M. Hajji a, en outre, fait savoir que le film « Lahnech » sera aussi projeté dans le cadre du cinéma en audiodescription, destiné aux personnes malvoyantes.

C’est du cinéma en audiodescription, dont le Festival International du Film de Marrakech est l’un des « pionniers » dans le monde dans ce domaine, s’est-il réjoui.

Douze films marocains sont programmés au total : sept dans le cadre du Panorama du cinéma marocain, deux dans le cadre de l’hommage à Jillali Ferhati, deux projetés à la place Jemaa El Fna en plus du film inscrit en compétition officielle « Urgent » de Mohcine Besri, a-t-il détaillé.

Evoquant les nouveaux concepts qui caractérisent le Festival cette année, M. Hajji a jeté la lumière sur « Les Ateliers de l’Atlas » qu’il a qualifié d’ »important programme » dédié à l’industrie cinématographique et au développement de talents. « L’idée est de créer une plateforme d’accompagnement des jeunes talents marocains, d’Afrique et du Moyen-Orient qui sont sur leurs premier, deuxième ou troisième long-métrage », a-t-il explicité, soulignant que cette plateforme « sert justement à choisir et à accompagner des films qui sont soit en phase de développement, soit en phase de postproduction ».

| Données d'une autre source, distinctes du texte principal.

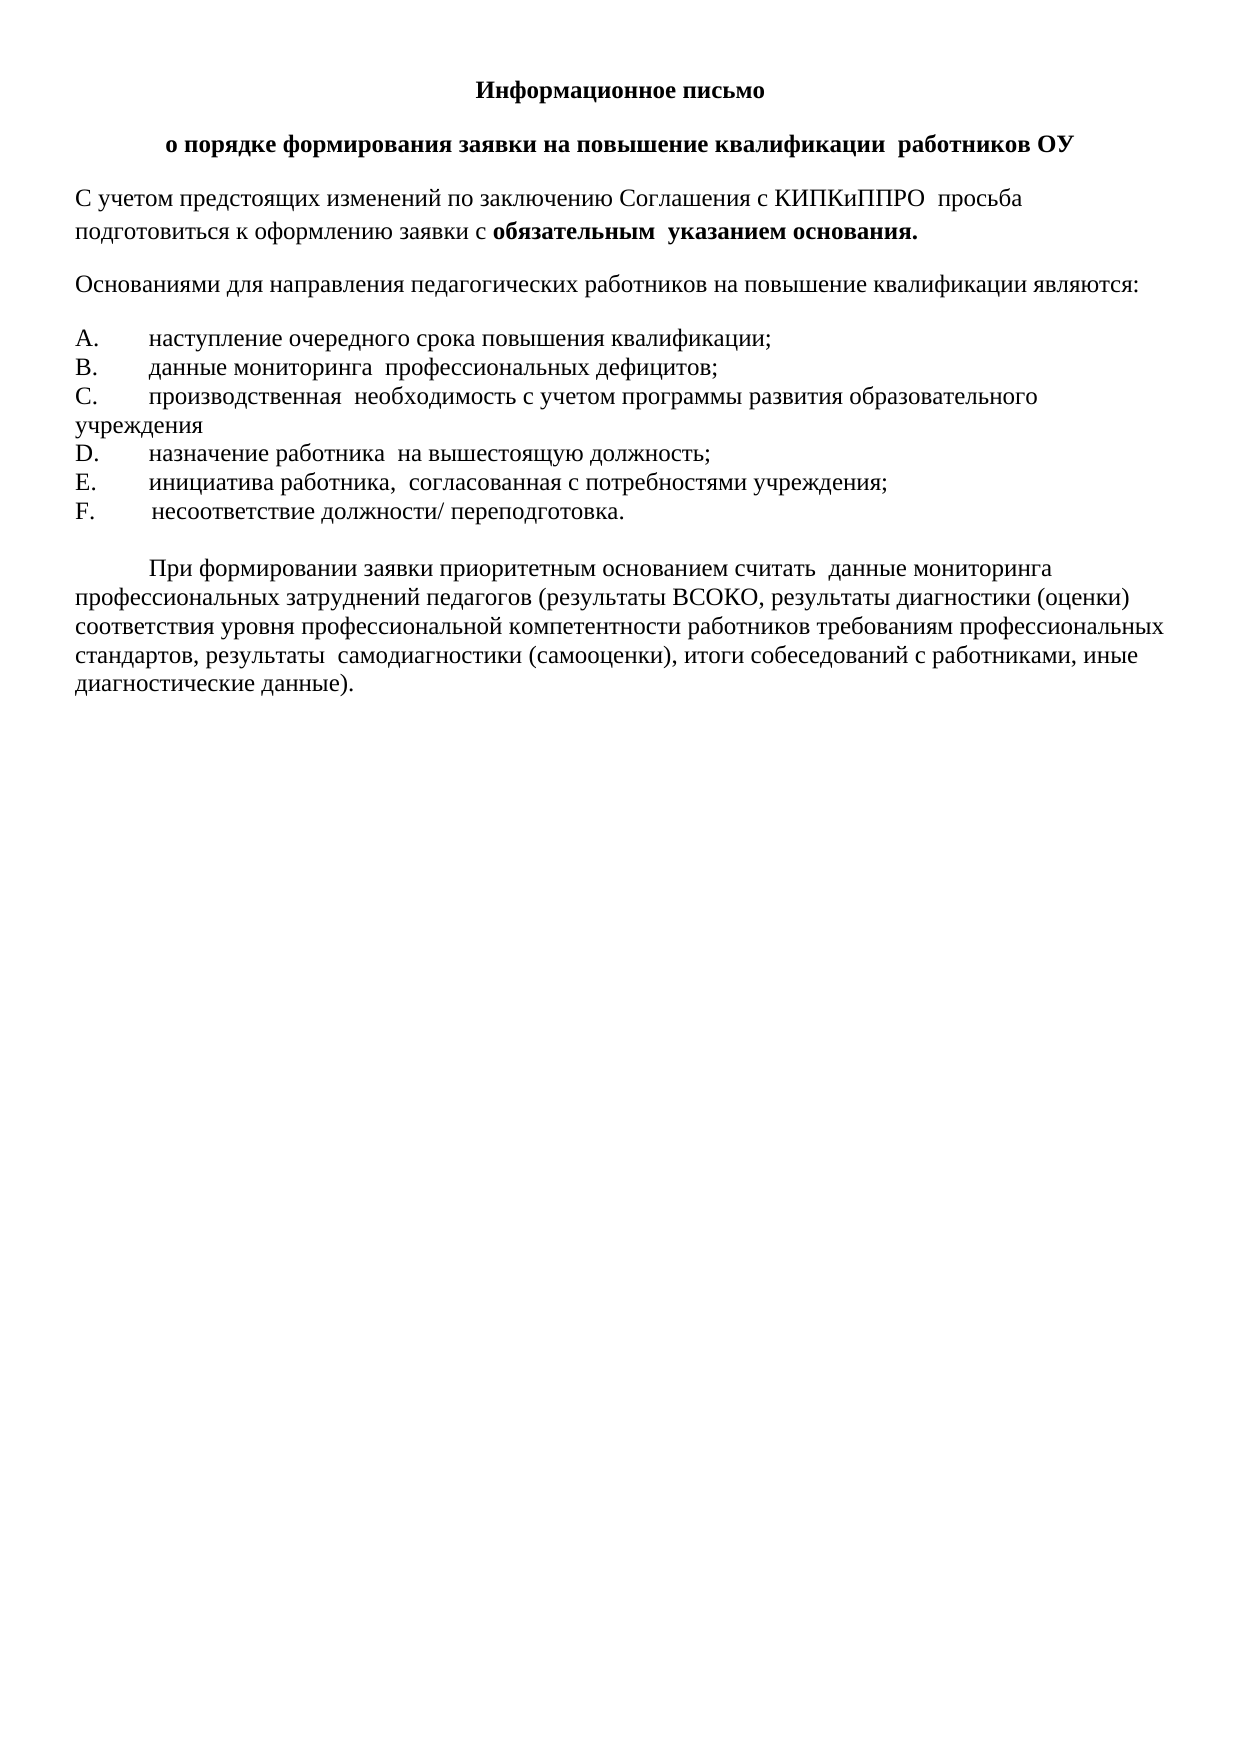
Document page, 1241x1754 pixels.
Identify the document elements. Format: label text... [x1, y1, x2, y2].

text А. наступление очередного срока повышения квалификации; [75, 323, 1165, 352]
text Информационное письмо [75, 75, 1165, 104]
text С учетом предстоящих изменений по заключению Соглашения с КИПКиППРО просьба подготовиться к оформлению заявки с обязательным указанием основания. [75, 183, 1165, 244]
text При формировании заявки приоритетным основанием считать данные мониторинга профессиональных затруднений педагогов (результаты ВСОКО, результаты диагностики (оценки) соответствия уровня профессиональной компетентности работников требованиям профессиональных стандартов, результаты самодиагностики (самооценки), итоги собеседований с работниками, иные диагностические данные). [75, 553, 1165, 697]
text E. инициатива работника, согласованная с потребностями учреждения; [75, 467, 1165, 496]
text Основаниями для направления педагогических работников на повышение квалификации являются: [75, 269, 1165, 298]
text B. данные мониторинга профессиональных дефицитов; [75, 352, 1165, 381]
text D. назначение работника на вышестоящую должность; [75, 438, 1165, 467]
text C. производственная необходимость с учетом программы развития образовательного учреждения [75, 381, 1165, 438]
text F. несоответствие должности/ переподготовка. [75, 496, 1165, 525]
text о порядке формирования заявки на повышение квалификации работников ОУ [75, 129, 1165, 158]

Sur les 14 projets sélectionnés dans le cadre de ces Ateliers, il y a huit projets en développement et six films en postproduction, originaires de neuf pays, a-t-il déclaré, notant que cinq d’entre eux sont des films marocains qui sont soit en développement ou en postproduction, dont trois initiés par des femmes.

Et de poursuivre : « On invite des financeurs du monde entier intéressés par ce type de cinéma et qui viennent à la rencontre de ces porteurs de projets pour les écouter, les rencontrer et éventuellement financer leurs projets », relevant que parallèlement à ce volet principal des « Ateliers de l’Atlas », d’autres rencontres sont organisées à destination des professionnels, notamment marocains.

Quelque 125 professionnels étrangers sont venus à la rencontre des porteurs de projets, a-t-il dit, soulignant que les « Ateliers de l’Atlas » sont réalisés en partenariat avec Netflix qui porte une attention particulière aux talents de la région d’Afrique et du Moyen-Orient.

« Il s’agit donc d’un lieu de rencontres et de networking réservé aux professionnels, à même de permettre aux uns et aux autres de rencontrer de potentiels financeurs pour leurs projets », a-t-il estimé.

Parallèlement, des directeurs artistiques de festivals de grande renommée (Tokyo, Buenos Aires, Cannes, Toronto etc) sont invités cette année dans l’objectif de leur faire découvrir aussi bien des productions que des projets de films marocains, a-t-il fait savoir.

« Tout Festival de cinéma qui se respecte et qui se remet en question sait intégrer les nouveautés, vu que c’est un domaine qui connaît des changements rapides aux niveaux technologique, artistique ou encore éditorial », a conclu M. Hajji, avant d’assurer que le Festival International du Film de Marrakech s’inscrit indubitablement dans cette optique.